_What to do:_
The result should be every line of the listing that holds the word "Bollettini".

====== Working data ======

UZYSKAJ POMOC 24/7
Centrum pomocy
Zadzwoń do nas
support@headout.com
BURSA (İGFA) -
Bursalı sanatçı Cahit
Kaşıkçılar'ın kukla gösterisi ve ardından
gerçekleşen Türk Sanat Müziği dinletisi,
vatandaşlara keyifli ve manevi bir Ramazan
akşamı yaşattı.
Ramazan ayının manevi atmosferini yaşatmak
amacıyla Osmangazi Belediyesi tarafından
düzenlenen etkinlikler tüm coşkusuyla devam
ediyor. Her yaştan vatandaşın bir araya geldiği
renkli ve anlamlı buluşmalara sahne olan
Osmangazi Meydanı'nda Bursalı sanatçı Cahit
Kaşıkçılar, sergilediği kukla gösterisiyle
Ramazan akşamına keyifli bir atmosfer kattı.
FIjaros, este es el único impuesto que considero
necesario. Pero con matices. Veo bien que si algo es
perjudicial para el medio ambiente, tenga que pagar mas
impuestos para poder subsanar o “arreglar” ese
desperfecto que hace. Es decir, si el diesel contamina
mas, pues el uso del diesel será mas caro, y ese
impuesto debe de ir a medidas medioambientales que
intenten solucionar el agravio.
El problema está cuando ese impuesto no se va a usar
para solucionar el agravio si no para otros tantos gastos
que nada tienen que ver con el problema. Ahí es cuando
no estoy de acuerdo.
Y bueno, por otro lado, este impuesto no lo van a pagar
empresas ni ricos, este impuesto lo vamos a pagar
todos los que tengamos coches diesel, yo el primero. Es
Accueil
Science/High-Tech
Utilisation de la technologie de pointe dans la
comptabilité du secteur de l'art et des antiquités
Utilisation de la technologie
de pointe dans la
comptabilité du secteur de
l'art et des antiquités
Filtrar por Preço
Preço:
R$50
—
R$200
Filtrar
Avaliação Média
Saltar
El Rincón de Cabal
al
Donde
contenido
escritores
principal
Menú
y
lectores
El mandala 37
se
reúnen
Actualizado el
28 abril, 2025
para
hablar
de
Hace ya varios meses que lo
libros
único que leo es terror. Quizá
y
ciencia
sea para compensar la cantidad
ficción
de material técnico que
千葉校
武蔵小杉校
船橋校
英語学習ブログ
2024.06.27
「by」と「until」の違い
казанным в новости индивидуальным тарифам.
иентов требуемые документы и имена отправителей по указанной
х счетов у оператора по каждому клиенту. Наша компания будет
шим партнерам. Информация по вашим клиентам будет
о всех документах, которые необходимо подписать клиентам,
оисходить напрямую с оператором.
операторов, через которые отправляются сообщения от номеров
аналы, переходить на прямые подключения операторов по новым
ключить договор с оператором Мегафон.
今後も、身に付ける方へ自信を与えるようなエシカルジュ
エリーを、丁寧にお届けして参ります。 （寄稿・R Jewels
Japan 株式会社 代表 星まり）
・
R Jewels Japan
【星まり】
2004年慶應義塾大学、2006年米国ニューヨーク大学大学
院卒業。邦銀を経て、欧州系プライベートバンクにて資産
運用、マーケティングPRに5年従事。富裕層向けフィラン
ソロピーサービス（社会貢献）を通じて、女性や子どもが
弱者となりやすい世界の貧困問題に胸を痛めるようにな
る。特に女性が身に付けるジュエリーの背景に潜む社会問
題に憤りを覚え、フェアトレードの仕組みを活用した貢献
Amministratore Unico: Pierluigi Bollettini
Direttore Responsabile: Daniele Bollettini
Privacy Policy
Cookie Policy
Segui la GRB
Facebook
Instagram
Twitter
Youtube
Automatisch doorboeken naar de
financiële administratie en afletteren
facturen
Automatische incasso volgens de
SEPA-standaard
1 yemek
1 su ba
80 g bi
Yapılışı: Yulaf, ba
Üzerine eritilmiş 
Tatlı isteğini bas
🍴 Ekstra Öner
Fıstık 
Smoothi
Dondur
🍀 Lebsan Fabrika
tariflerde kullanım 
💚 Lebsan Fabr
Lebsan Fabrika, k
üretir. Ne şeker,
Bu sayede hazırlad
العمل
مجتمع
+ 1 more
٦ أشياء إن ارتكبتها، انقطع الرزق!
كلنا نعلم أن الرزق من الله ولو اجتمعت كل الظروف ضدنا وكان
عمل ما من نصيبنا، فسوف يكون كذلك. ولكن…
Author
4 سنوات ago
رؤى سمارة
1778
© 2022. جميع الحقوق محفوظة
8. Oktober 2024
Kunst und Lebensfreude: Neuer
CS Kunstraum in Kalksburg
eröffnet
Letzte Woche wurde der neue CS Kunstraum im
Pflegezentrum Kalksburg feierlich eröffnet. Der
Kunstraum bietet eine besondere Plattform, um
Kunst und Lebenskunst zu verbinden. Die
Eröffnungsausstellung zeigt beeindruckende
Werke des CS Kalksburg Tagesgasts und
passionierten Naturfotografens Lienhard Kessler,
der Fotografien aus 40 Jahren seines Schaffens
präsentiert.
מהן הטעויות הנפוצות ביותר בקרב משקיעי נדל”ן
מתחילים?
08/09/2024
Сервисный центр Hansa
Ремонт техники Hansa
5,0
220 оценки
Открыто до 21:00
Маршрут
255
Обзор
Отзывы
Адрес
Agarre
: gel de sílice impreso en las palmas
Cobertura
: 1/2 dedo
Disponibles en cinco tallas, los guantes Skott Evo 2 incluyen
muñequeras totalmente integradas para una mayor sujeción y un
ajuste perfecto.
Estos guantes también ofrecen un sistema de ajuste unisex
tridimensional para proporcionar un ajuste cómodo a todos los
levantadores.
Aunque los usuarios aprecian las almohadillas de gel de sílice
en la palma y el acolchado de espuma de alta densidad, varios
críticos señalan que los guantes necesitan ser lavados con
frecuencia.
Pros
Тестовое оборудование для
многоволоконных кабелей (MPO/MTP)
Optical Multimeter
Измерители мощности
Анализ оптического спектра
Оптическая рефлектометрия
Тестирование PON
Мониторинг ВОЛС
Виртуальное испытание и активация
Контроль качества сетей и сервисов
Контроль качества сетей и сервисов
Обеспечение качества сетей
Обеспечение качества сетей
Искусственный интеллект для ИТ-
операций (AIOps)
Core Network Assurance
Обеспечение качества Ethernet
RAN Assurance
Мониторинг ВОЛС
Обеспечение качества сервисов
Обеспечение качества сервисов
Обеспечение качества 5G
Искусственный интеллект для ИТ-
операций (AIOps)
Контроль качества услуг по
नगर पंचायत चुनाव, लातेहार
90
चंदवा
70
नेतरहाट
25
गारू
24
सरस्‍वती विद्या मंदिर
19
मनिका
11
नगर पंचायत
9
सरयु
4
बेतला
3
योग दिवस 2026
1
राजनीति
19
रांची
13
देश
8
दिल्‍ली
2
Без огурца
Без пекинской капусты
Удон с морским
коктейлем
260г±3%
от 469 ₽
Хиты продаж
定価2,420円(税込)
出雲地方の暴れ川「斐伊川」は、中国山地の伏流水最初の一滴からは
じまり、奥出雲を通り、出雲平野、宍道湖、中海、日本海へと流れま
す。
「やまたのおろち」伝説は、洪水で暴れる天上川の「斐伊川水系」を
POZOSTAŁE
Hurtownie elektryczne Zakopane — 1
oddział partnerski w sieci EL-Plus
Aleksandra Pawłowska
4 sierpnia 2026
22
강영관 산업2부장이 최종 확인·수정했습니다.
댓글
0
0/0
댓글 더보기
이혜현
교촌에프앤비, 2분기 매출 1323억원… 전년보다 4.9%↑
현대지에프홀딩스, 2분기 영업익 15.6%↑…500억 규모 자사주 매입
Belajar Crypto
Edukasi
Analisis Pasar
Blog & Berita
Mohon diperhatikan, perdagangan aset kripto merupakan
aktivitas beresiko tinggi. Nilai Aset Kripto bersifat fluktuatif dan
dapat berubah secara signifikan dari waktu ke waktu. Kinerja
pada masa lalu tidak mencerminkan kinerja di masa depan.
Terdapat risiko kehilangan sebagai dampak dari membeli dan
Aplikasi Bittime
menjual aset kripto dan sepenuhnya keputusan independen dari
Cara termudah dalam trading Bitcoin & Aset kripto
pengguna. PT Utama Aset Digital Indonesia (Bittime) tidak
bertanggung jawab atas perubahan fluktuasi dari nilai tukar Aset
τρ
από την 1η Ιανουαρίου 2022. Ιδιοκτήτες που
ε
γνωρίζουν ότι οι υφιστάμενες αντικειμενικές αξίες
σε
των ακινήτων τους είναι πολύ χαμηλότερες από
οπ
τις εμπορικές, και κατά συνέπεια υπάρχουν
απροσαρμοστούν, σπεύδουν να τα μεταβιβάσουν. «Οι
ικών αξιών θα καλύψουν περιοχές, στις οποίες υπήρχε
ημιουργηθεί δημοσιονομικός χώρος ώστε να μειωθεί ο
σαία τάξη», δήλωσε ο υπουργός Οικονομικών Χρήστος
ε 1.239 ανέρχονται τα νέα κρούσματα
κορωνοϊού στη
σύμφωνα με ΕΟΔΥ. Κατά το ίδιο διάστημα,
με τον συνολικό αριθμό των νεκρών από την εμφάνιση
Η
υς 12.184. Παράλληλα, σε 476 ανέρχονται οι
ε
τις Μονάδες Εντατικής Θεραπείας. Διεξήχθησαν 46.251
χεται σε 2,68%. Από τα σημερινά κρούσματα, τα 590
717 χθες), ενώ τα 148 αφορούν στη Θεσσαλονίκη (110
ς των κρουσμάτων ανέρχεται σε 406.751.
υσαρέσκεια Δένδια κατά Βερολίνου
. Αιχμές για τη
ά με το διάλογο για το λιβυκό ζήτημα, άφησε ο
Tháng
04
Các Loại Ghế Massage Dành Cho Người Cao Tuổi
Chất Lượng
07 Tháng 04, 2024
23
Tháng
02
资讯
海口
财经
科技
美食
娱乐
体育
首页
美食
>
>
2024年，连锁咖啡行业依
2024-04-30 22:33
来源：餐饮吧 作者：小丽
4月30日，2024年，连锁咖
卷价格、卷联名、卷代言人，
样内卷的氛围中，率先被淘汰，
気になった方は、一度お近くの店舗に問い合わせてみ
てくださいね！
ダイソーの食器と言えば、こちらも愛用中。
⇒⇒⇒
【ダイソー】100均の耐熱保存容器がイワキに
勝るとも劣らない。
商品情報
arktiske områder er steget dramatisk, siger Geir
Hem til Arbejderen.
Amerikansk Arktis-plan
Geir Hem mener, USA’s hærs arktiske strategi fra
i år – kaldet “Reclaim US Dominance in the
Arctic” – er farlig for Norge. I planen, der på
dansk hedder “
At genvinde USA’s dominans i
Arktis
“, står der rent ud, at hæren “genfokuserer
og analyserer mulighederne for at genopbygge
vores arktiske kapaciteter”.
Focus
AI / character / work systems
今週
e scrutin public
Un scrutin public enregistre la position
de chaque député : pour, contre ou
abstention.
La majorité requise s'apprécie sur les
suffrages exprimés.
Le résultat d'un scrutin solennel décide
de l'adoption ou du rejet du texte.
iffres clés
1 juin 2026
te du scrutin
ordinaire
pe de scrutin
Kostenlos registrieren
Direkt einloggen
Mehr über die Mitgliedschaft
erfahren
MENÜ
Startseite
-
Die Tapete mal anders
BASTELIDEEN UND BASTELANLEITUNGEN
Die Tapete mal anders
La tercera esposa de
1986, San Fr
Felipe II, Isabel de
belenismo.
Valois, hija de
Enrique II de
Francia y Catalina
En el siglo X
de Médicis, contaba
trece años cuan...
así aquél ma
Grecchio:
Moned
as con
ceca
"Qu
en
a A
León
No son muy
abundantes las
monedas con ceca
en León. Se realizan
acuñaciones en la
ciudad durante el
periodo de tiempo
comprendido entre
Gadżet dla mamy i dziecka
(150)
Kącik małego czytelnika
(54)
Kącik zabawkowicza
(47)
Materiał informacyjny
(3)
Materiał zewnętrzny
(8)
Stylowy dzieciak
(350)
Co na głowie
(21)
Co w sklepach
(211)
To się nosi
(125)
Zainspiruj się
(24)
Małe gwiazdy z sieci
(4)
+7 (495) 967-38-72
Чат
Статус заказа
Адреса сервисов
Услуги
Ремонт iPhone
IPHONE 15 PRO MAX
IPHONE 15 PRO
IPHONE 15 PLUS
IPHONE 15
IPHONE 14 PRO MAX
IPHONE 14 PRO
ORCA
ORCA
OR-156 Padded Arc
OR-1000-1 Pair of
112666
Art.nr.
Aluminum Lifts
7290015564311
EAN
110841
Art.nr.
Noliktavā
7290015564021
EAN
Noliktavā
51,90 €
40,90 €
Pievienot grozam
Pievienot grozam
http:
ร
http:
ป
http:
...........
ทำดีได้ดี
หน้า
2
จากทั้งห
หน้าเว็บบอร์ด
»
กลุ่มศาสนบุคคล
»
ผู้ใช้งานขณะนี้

======

_Answer:_
Amministratore Unico: Pierluigi Bollettini
Direttore Responsabile: Daniele Bollettini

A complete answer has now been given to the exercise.